**DATA FOR ANALYSIS:**
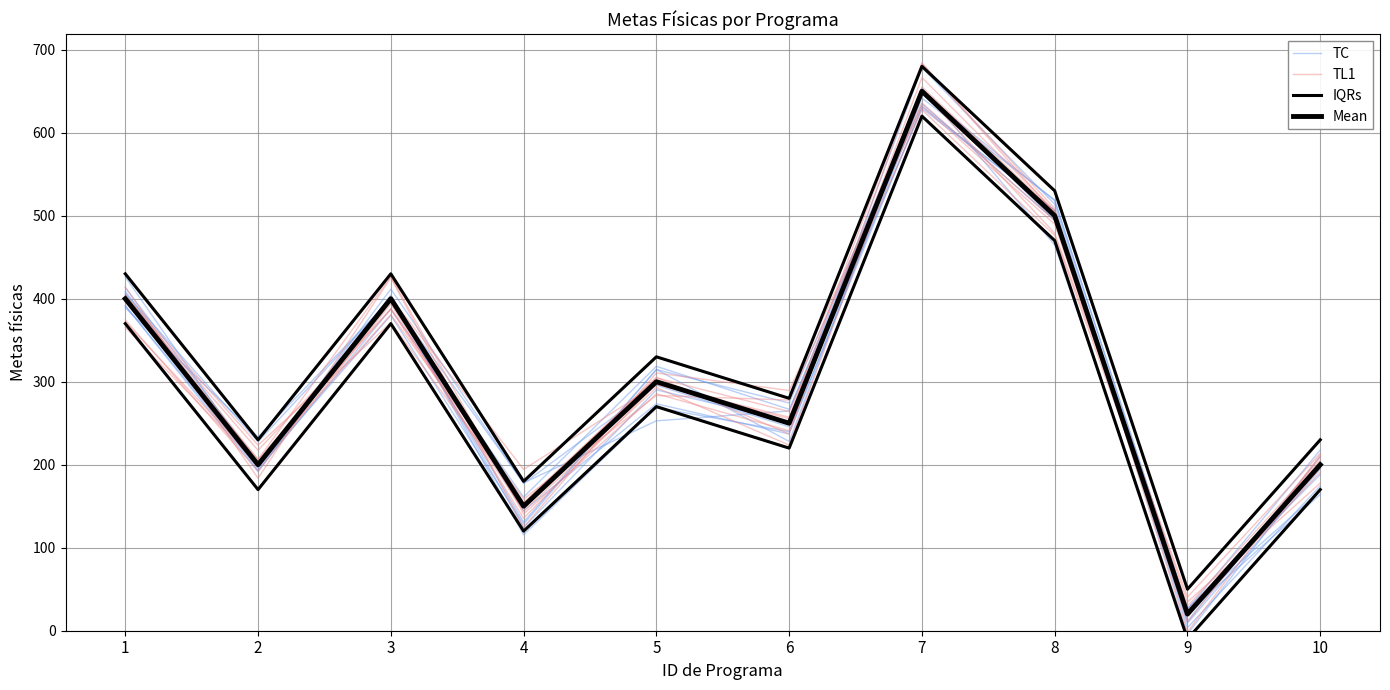

Reading left to right, list all the values displayed in this chart.

TC: 408.9	197.5	411.7	177.4	295.8	245.8	678.4	513.8	11.5	209.8
TL1: 396.0	206.4	426.6	140.7	285.4	241.0	666.5	505.9	10.5	209.2
IQRs: 430.0	230.0	430.0	180.0	330.0	280.0	680.0	530.0	50.0	230.0
Mean: 400.0	200.0	400.0	150.0	300.0	250.0	650.0	500.0	20.0	200.0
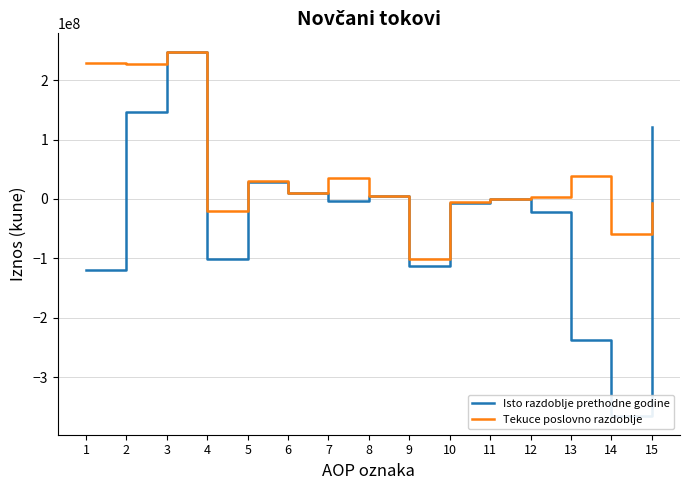

List the series in order of their peak value, lowest first.

Isto razdoblje prethodne godine, Tekuce poslovno razdoblje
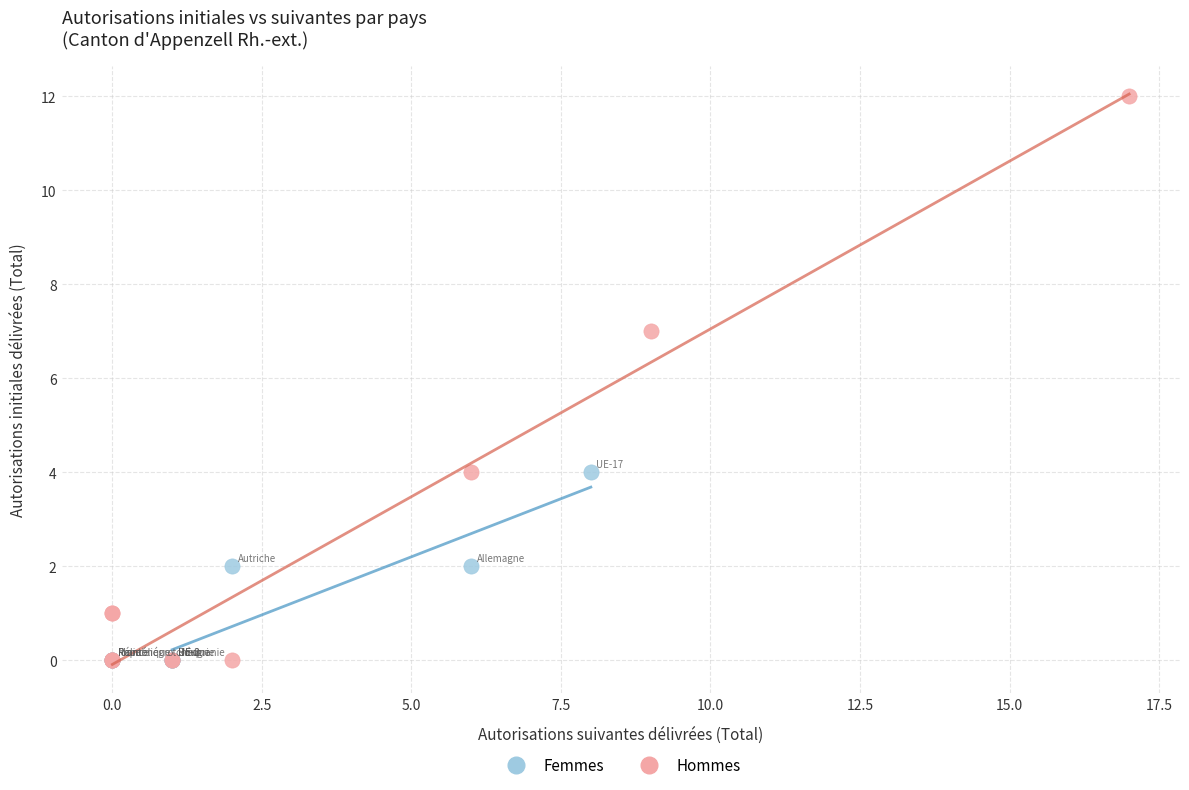

Which series has the widest spread of Y values?

Hommes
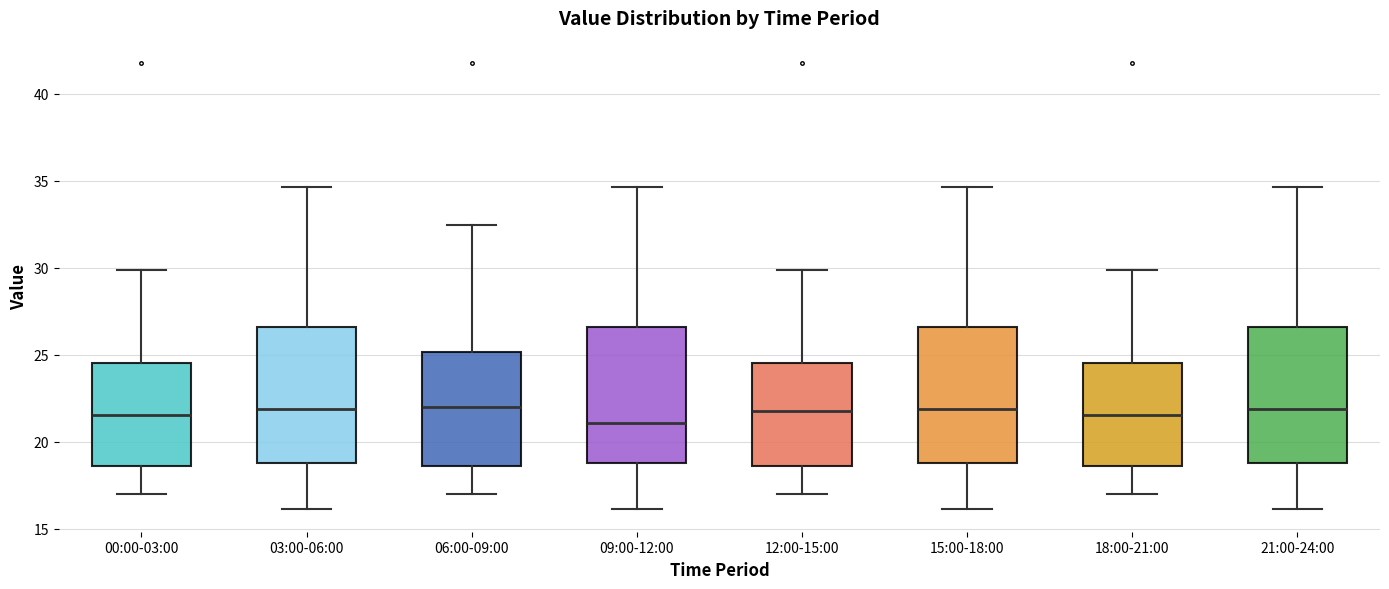

Where does the lower whisker of the box for 15:00-18:00 end on the y-axis? The values are not printed on the chart, so give them approximately, as read against the axis.

16.0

**AIM OF THE TASK:**
Give the lines of the entries above as a numbered list, from the line with "Isto razdoblje prethodne" through the end of the entries, including both ends. Leave out blank lines and the pictures.

**OUTPUT FOR THIS EXERCISE:**
1. Isto razdoblje prethodne godine, Tekuce poslovno razdoblje
2. Which series has the widest spread of Y values?
3. Hommes
4. Where does the lower whisker of the box for 15:00-18:00 end on the y-axis? The values are not printed on the chart, so give them approximately, as read against the axis.
5. 16.0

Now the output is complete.